List every person named in the conference report below, along with the position the report gives for each.

▶ **SELECTED EXTRACT**:
--- --- ---

The recent IHS Chemical 31st World Petrochemical Conference held in Houston provided an opportunity to weigh the opinions of executives from the petrochemical industry as well as their technology suppliers. Presentations and post-presentation Q&A sessions from several of the keynote executives and IHS Chemical Week Editor-in-Chief Rob Westervelt seemed to indicate that the “lower-for-longer” oil price scenario is finally catching up with the petrochemical industry, as evident from narrower but still profitable ethylene margins. When asked about how their companies plan to operate in an uncertain energy and economic environment, executives from North America, Europe, Asia and elsewhere were quick to point out the positives. For example, European-based liquid steam crackers becoming competitive again by using refinery naphtha feedstock that is directly connected to low oil prices.

The delay of projects, the end of the double-digit economic growth in China and reduced global demand were factors mentioned by many executives. However, based on a global scale, the 5% or 6% growth in today’s market is much more significant than the double-digit growth, such as what was seen in China 10 to 15 years ago. Other important factors that executives commented on pertained to whether the faster-than-expected growth in the European petrochemical industry is just a short-term phenomena or are there long-term structural changes driving this growth?

Against this backdrop, Neil Chapman, president of ExxonMobil Chemical Co., said, “We are not selling commodity products, we are selling performance products.” He noted that ExxonMobil Chemical takes a long-term approach and considers a range of industry scenarios revolving around feedstocks, energy costs and demand, such as the polyethylene (PE) demand. In terms of the viability of previously announced projects, some of the less visible projects are proving to be the most effective in delivering performance products in an uncertain economy. Chapman also mentioned advances to ExxonMobil’s “Enterprise IT” system became necessary due to higher trade volumes between regions. “In building our commercial and technical organization, we put a lot of effort into building feed product supply chain and access,” Chapman said during the IHS conference.

When asked by IHS’ Westervelt to comment on market stability, Michael Graff, chairman and CEO of Air Liquide Holdings Inc., said, “We see long-term growth in industrial gas business in 8 to 10 years where 20% to 25% of the entire world’s industrial gas growth is evolving in the U.S.” In terms of technological developments to support this growth, Graff said, “Long-term hydrogen is a real opportunity. We are working with Toyota on a hydrogen-powered fueled vehicle where the only emission from that fuel cell is water. At least half of that hydrogen will come from renewable resources.”

--- --- ---

▶ **DATASET CONTENT**:
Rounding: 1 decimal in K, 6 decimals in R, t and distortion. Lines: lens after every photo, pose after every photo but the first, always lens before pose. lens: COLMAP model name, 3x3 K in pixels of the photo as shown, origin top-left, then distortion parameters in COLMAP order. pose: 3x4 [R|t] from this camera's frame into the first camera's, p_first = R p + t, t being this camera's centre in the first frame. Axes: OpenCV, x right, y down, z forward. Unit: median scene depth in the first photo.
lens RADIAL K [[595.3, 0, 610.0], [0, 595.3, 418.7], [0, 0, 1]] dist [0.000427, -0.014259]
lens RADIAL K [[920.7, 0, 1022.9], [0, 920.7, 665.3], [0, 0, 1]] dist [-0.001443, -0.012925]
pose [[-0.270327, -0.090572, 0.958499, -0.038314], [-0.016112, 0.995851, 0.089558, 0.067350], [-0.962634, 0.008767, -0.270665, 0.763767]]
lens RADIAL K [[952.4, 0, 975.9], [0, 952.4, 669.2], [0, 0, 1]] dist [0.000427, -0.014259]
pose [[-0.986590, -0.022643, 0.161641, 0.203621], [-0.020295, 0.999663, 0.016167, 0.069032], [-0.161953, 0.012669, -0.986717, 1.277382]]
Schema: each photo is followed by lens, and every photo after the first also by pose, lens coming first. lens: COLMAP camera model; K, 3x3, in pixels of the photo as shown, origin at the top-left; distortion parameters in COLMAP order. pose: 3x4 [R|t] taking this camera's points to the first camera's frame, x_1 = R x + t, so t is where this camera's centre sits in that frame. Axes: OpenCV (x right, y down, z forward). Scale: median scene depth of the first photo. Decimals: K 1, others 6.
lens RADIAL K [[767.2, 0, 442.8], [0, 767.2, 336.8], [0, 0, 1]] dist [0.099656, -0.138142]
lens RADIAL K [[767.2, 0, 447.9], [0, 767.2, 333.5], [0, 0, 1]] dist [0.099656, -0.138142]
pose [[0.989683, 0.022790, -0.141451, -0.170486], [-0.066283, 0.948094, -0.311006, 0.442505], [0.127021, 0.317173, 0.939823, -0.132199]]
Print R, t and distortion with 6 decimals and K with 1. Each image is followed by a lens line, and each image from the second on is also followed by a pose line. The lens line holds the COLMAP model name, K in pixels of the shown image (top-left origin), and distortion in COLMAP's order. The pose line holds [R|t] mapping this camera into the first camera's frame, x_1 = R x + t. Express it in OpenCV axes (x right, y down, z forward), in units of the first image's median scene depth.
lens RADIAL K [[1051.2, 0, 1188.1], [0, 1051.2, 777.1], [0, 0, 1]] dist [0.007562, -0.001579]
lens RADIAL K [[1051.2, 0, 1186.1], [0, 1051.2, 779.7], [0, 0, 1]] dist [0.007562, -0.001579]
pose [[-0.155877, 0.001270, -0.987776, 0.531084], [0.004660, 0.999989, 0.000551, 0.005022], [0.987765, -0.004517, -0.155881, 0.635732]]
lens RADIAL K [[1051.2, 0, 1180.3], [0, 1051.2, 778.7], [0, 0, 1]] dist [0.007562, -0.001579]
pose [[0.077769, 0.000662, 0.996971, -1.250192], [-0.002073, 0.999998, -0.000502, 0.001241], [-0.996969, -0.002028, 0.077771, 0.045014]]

--- --- ---

▶ **TASK OUTPUT**:
- Rob Westervelt: IHS Chemical Week Editor-in-Chief
- Neil Chapman: president of ExxonMobil Chemical Co.
- Michael Graff: chairman and CEO of Air Liquide Holdings Inc.